I don’t think “the right to bear arms” is intended to protect the ‘possession’ of any particular weapon. I believe it addresses the God given right to protect yourself. In other words, the US Government will pass no law to require that someone just lie down and take it.
It is also my belief that this was written to ensure that people could protect themselves from the government not so much from each other. This is why the Second Amendment is so important. It’s not about owning guns (or knives,grenades or deathrays, it’s about our Founding Fathers realizing that each individual has the final say in how he will govern his own life and the government will not compel him to change his beliefs just because he is unarmed.
The Bill of Rights is really a non-competition clause, it is saying that God has given us certain rights and that the US government does not have the power to take them away.

Sorry, mojofilter, but your interesting theory is not supported by the available data, some of which has been outlined above. If you have relevant evidence to support your hypothesis, we would be happy to review it. :wink:

Jeez, it’s bear arms? And all this time I thought it was arm bears. I was for giving guns to Yogi and Booboo.

Damn, I just thought it meant we could keep our upper appendages. Now I’ve got to re-think this whole thing!

Fifteen posts and no one’s cited Cecil yet?

http://www.straightdope.com/classics/a5_123.html

What’s this board coming to?

It’s too late to comment on Cecil’s post, since that was in 1995, so I’ll comment here. He said that the interpretation of the 2d amendment is only protection from the fedl gvt and not from the state (meaning that the state can regulate the right) is a bunch of crock, referring to the other Bill of Rights, such as the 1st, which holds against both the fedl & state.

However, the Bill of Rights WAS only protection from the fedl gvt. Any of the rights in the Bill of Rights which are protection from the states, as well as the fedl gvt, is by virtue of the 14th amendment, and liberal interpretation by the SC. The SC, piecemeal, through the years, has incorporated many of the rights protected in the Bill of Rights into the 14th, but they have not done this to the 2d amendment.

But I will. barbitu8, Cecil did NOT say that the first nine amendments were applied to states. He said that the rights contained therein have been construed as applicable to restraining state governmental action. He is right, and the process is indeed applied through the 14th Amendment. I might also note that it is not ‘liberal interpretation’ that has resulted in selective incorporation. Prior to the idea of limiting the due process clause of the 14th Amendment to guaranteeing previously expressed rights and some few others found necessary, the Supreme Court indulged in the fantasy of thinking that they could outline on a case by case basis the various ‘fundamental rights’ protected by the amendment. The result was application of the concept ‘substantial due process’, which pleased no one, as it could be interpreted both to protect individual rights never conceived previously, as well as preventing well-meaning social legislation. Selective incorporation was a more conservative approach to interpretation, which was subsequently supplemented with the return to the concept of fundamental rights and its equal protection clause partner, suspect classification.

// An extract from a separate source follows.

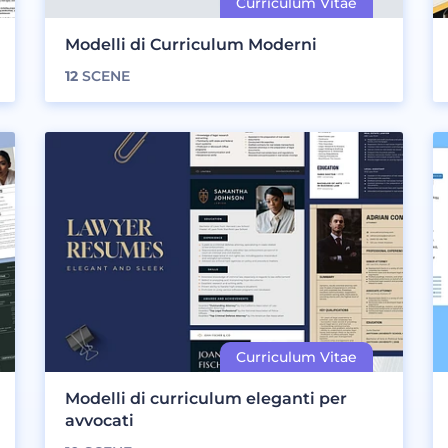
Modelli di Curriculum Moderni
12
SCENE
Modelli di curriculum eleganti per
avvocati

14th Amendment: “…{N]or shall any State deprive any person of life, liberty, or property, without due process of law; nor deny to any person within its jurisdiction the equal protection of the laws.”

That does not expressly state that any State cannot deprive any person of any of the rights in the Bill of Rights. That construction was by the SC, and they did it piecemeal, and they have not included the 2d amendment. I hold to my position. The 14th does not even refer to rights. “Right” is not even mentioned. It is the SC, not the 14th, that has alluded to “fundamental rights.”